▶ ИСХОДНЫЙ ТЕКСТ
<<<<
В марте 1941 года Памфилов наконец получил письмо от сына. На нем была видна плохо замазанная цензурой дата «февраль 1940» - значит, письмо шло больше года. Саша сообщал, что теперь долго не будет писать: ему не позволят срочные дела. Но стереотипный фрагмент о могучем Советском Союзе и «нашей социалистической родине» на этот раз был еще пламенней, чем обычно, и заканчивался фразой, в которой сын оправдывал и даже одобрял арест отца как «проявление исторической необходимости». Памфилов прикрыл глаза и опустил на колени руки, судорожно сжимая листок бумаги. Никто из нас не сказал ни слова. Что ж тут было говорить? Памфилов, который понимал лишь, что такое земля и отцовская любовь, никогда не воспринял бы такого трудного понятия, как «историческая необходимость». Из-под его опущенных век скатилось несколько слез. Потом он рухнул грудью на нары и тихо прошептал: «Нет у меня сына. Умер мой сын».
Наутро Памфилов не вышел на работу и сразу был отправлен в изолятор. Он пробыл там трое суток на хлебе и воде; это его сломило, и он стал снова выходить в лес, но уже работал не по-прежнему. Из лесу он возвращался молча, изболевшийся, ни с кем ни слова не говорил, а соседи по нарам рассказывали, что однажды ночью он допоздна сидел у печки и в конце концов, встав с лавки, снял с шеи мешочек и бросил в огонь.
>>>>
▶ ЗАДАНИЕ A
Согласуются ли с исходным текстом утверждения (i), (ii) и (iii)? Для каждого ответьте «да» или «нет» и приведите дословно решающие слова текста.
(i) Письмо от сына шло к Памфилову больше года.
(ii) В изоляторе Памфилов провел пять суток.
(iii) Прочитав письмо, Памфилов громко закричал.
▶ ЗАДАНИЕ B
Кратко ответьте на вопросы по исходному тексту.
(i) Когда Памфилов получил письмо от сына?
(ii) Куда отправили Памфилова, когда он не вышел на работу?
(iii) Что Памфилов бросил в огонь?

▶ ИСХОДНЫЕ ДАННЫЕ
<<<<
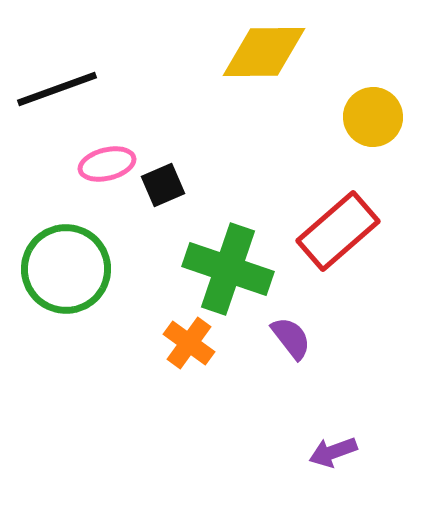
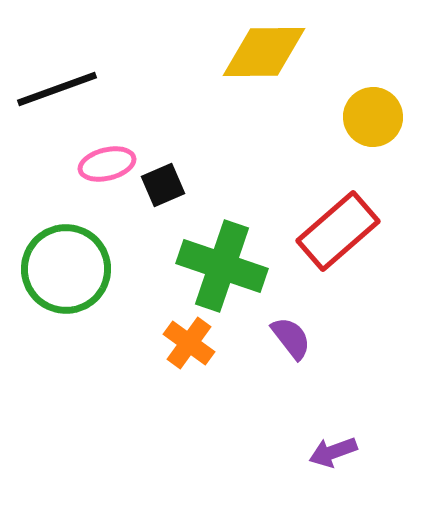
green cross: moved 6 px left, 3 px up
>>>>
▶ ОТВЕТ A
(i) Да: «значит, письмо шло больше года».
(ii) Нет: «Он пробыл там трое суток на хлебе и воде».
(iii) Нет: «Потом он рухнул грудью на нары и тихо прошептал».

▶ ОТВЕТ B
(i) В марте 1941 года.
(ii) В изолятор.
(iii) Мешочек, снятый с шеи.